As shoppers pass by store windows, they often see signs that say “30% Off Everything!” But “everything” does not always mean everything. Many advertisements portray the message that all products in stores are on sale,” without indicating that the sale “applies only to certain products,” It is not until a consumer is actually in the checkout line, that they find out that not everything in their cart is on sale. Some buyers don't seem to mind. What they are after, especially in such a dreary economy, is the feeling they got a deal. However for other buyers, they feel tricked, manipulated and trapped – a victim of a less overt version of the old “bait and switch.”
Some consumers are now fighting back with class action lawsuits. Recently, a putative class action lawsuit against Banana Republic alleging this so-called “deceptive discounting.” was filed in state court in California. The suit and others like it allege that retailers seek to make customers feel smart and savvy for buying their sale items, however the merchandise is not always on sale and the stores are often just playing on the buyer’s emotions.

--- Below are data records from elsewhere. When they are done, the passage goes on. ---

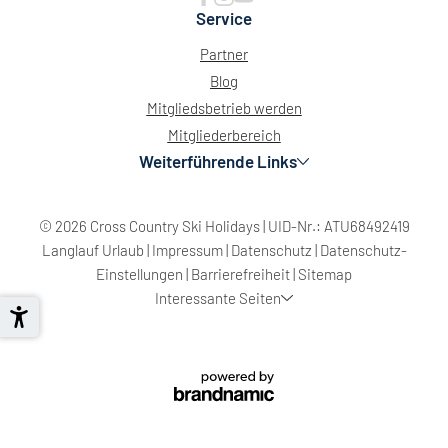
Service
Partner
Blog
Mitgliedsbetrieb werden
Mitgliederbereich
Weiterführende Links
© 2026 Cross Country Ski Holidays
|
UID-Nr.: ATU68492419
Langlauf Urlaub
|
Impressum
|
Datenschutz
|
Datenschutz-
Einstellungen
|
Barrierefreiheit
|
Sitemap
Interessante Seiten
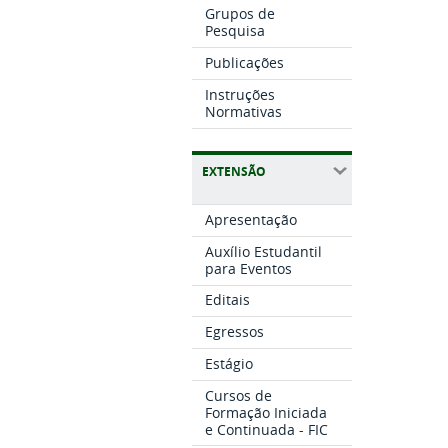
Grupos de
Pesquisa
Publicações
Instruções
Normativas
EXTENSÃO
Apresentação
Auxílio Estudantil
para Eventos
Editais
Egressos
Estágio
Cursos de
Formação Iniciada
e Continuada - FIC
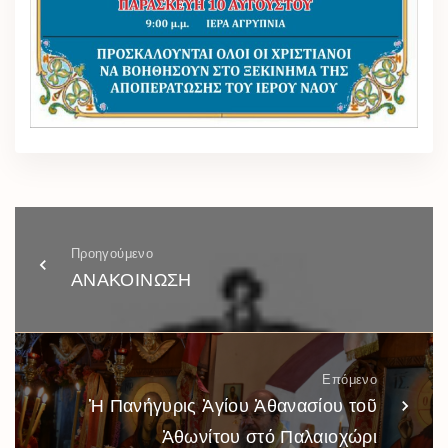
Προηγούμενο
ΑΝΑΚΟΙΝΩΣΗ
Επόμενο
Ἡ Πανήγυρις Ἁγίου Ἀθανασίου τοῦ
Ἀθωνίτου στό Παλαιοχώρι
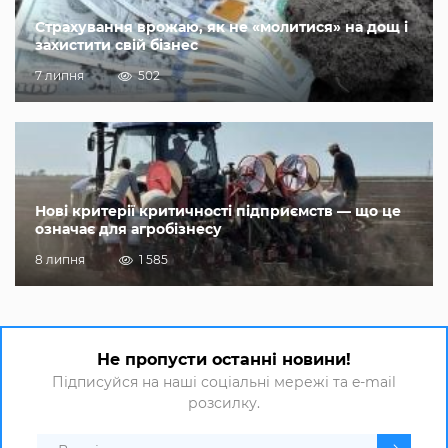
Страхування врожаю, як не «молитися» на дощ і
захистити свій бізнес
7 липня
502
Нові критерії критичності підприємств — що це
означає для агробізнесу
8 липня
1 585
Не пропусти останні новини!
Підписуйся на наші соціальні мережі та e-mail
розсилку.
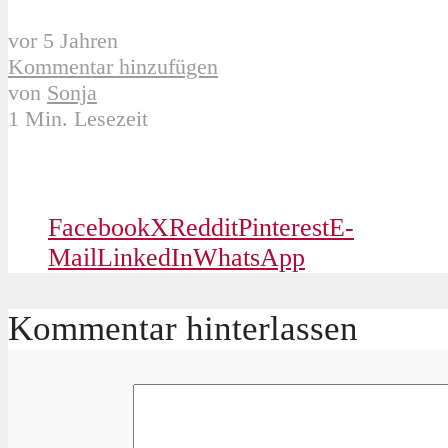
vor 5 Jahren
Kommentar hinzufügen
von
Sonja
1 Min. Lesezeit
Facebook
X
Reddit
Pinterest
E-
Mail
LinkedIn
WhatsApp
Kommentar hinterlassen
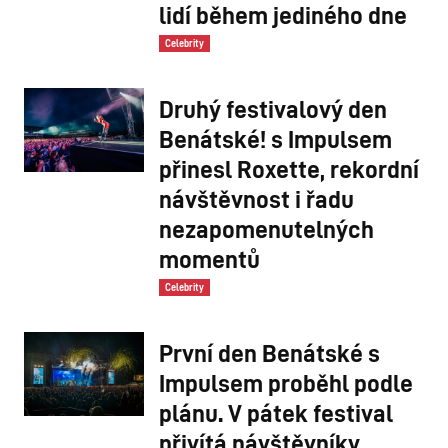
lidí během jediného dne
Celebrity
Druhý festivalový den
Benátské! s Impulsem
přinesl Roxette, rekordní
návštěvnost i řadu
nezapomenutelných
momentů
Celebrity
První den Benátské s
Impulsem proběhl podle
plánu. V pátek festival
přivítá návštěvníky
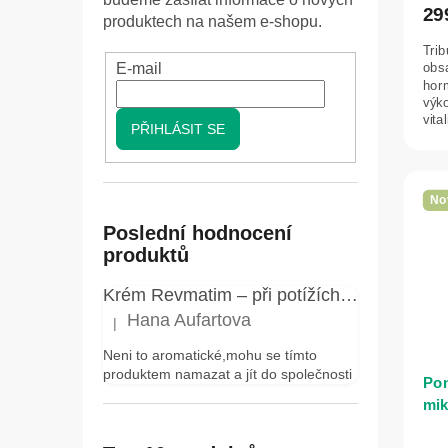
29
produktech na našem e-shopu.
Trib
obs
E-mail
hor
výk
vital
PŘIHLÁSIT SE
No
Poslední hodnocení
produktů
Krém Revmatim – při potížích s klouby a pohybovým aparátem, bolestech zad a revmatických obtížích – Elixir – 75 ml
Hana Aufartova
|
Hodnocení produktu je 5 z 5 hvězdiček.
Neni to aromatické,mohu se tímto
produktem namazat a jít do společnosti
Pon
mik
šed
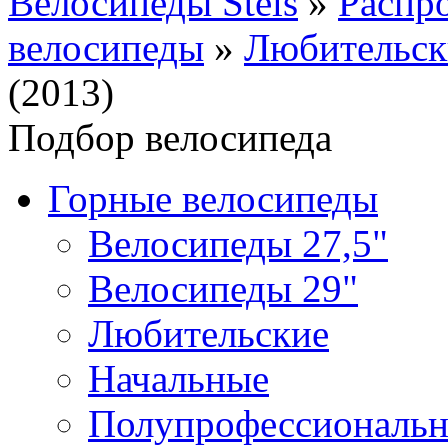
Велосипеды Stels
»
Распр
велосипеды
»
Любительск
(2013)
Подбор велосипеда
Горные велосипеды
Велосипеды 27,5"
Велосипеды 29"
Любительские
Начальные
Полупрофессиональ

The Federal Trade Commission has commented that there are no specific Federal regulations dealing with fine-print disclosures for sales, such as the discloser of excluded items or categories of items from a broader sale advertisement. "But there is the general principle that the terms and conditions for the sale of any product or service must be clearly and conspicuously disclosed," Elizabeth Lordan of the FTC said. The Federal Trade Commission has rules on the books saying products have to be sold at regular price for a significant amount of time” before going on sale. However, that is sort of vague, and very tough to enforce. In California, where class action lawsuits related to sale price advertising are currently pending against Kohl's, Jos. A. Bank and J.C. Penney the law states that stores must sell items at the 'prevailing market price' for at least three months before putting it on sale.
Only time will tell whether the recent spate of class action suits related to sale pricing and exclusion will lead to meaningful change in the retail industry, but until then and as the holiday shopping season approached, the usual caveat “buyer beware” is definitely still sound advice.